Whether you are facing a slowed economy or one that is bursting at the seams, there are ways to make your job search less frustrating. The problem is that you don’t know where to start or how to be successful in that search. To get on the fast track with your job search, follow these hints and tips.
“Looking for a job is a job in itself,” says Anthony Davis, director of career services at Brown Mackie College, Fort Wayne. “If you expect to work 40 hours a week, then you must be prepared to put in many hours in your job search.”
Davis says job seekers must first be committed. “There are many obstacles that prevent job-seekers from being committed, including wanting to sleep in later in the morning and walking around the house in pajamas. These are nothing but distractions. If you start work at 8 a.m. and have been getting up at 6 a.m., do not change your schedule. Your job search should begin fully dressed at 8 a.m.”
The next step is to have a razor-sharp resume. This is very important, especially if you have been out of work for quite a while or are new to the process
If you don’t have the money to pay a professional to craft your resume, Davis says there is online information and many books available on crafting resumes for specific jobs. “Your resume must speak to the job you are applying for,” Davis says. “A resume that does not will quickly be tossed in the outbox trash.”

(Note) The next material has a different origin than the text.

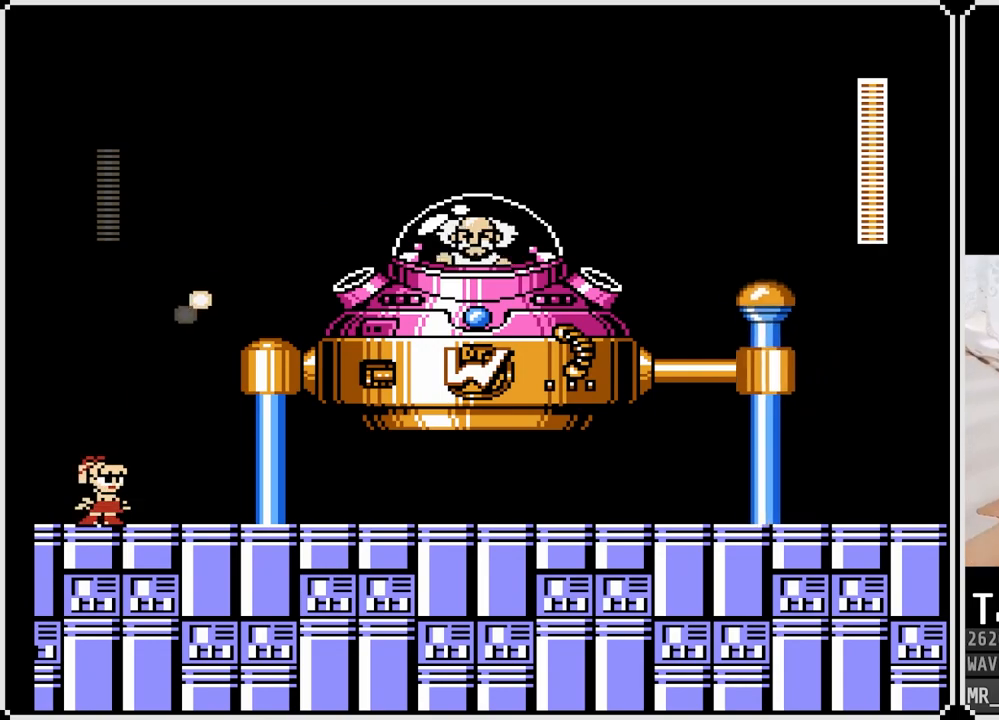
{"buttons": [], "left_stick": "center", "right_stick": "center", "events": [[117, "DPAD_RIGHT", "down"], [383, "DPAD_RIGHT", "up"]]}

Regardless of the resume type, it is important to be able to quantify your accomplishments. For example, if you saved the company 20 percent because of a process you created, or you developed an initiative that was implemented by the company, put it in writing and explain the results of your action.
“Don’t forget to update your resume every six months or so, especially if you completed a new project, assignment or joined a community-based organization,” Davis advises.

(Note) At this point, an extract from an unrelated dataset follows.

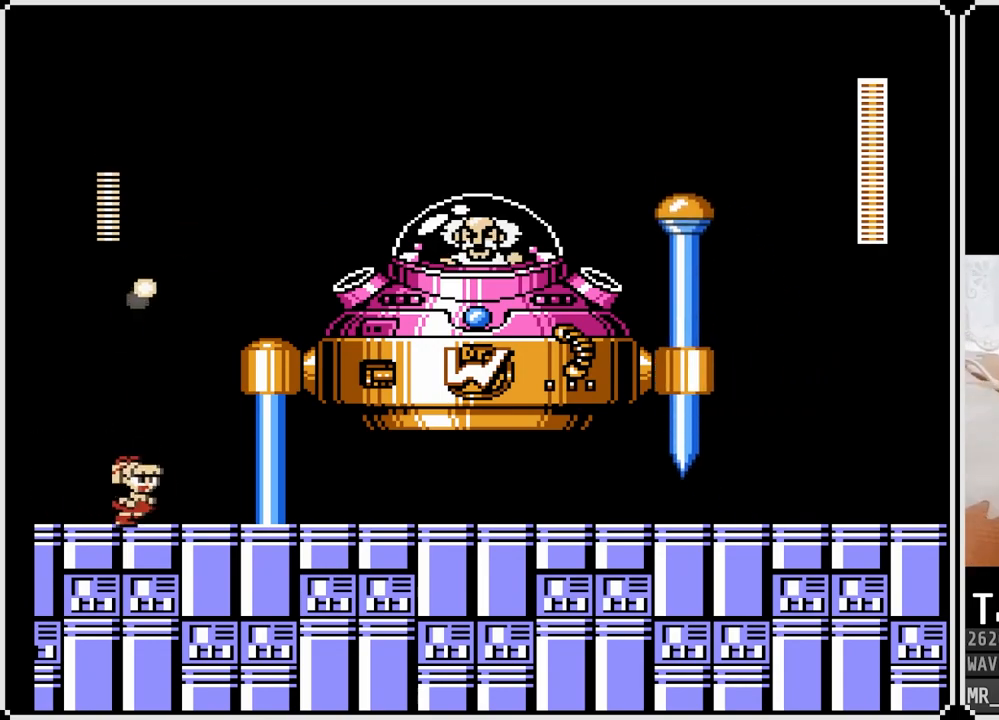
{"buttons": ["CROSS"], "left_stick": "center", "right_stick": "center", "events": [[117, "DPAD_RIGHT", "up"], [317, "CROSS", "down"]]}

Now it’s time to create your own job search team to help advise you while you are looking for a job. For established job seekers, a sampling of team members can be professional colleagues, business associates and past co-workers. For newer job seekers, team members can be close friends, parents, college professors and alumni. The team you select should be willing to provide you with honest feedback as you embark upon your journey and provide the feedback without expecting anything in return.
Job-seekers should be networking. Going through the newspaper’s job ads and online career listings are OK, but nothing takes the place of networking.
You may ask, “Network with whom, where and when?” The short answer, Davis says, is “everyone, everywhere, and all the time.” In fact, according Davis, members of the job seeker’s job search team should be some of the same people the job seeker should be networking with. Many of these people have valuable contacts.
Other networking opportunities can be found just by volunteering for a nonprofit organization. Volunteering shows commitment and initiative. Even if you aren’t doing anything too mentally taxing, you can increase your industry knowledge and may discover a new career path that you hadn’t thought of before. Plus, you’ll be helping other people.
Many nonprofits need volunteers with experience. If you have accounting experience, there may be a nonprofit out there that needs your expertise. There have been job-seekers who have turned their volunteer opportunity into real jobs.
After each step in the process, keep a log of what occurred. Finally, Davis says its important to keep your head up, maintain positive thoughts and don’t quit. You will find something out there.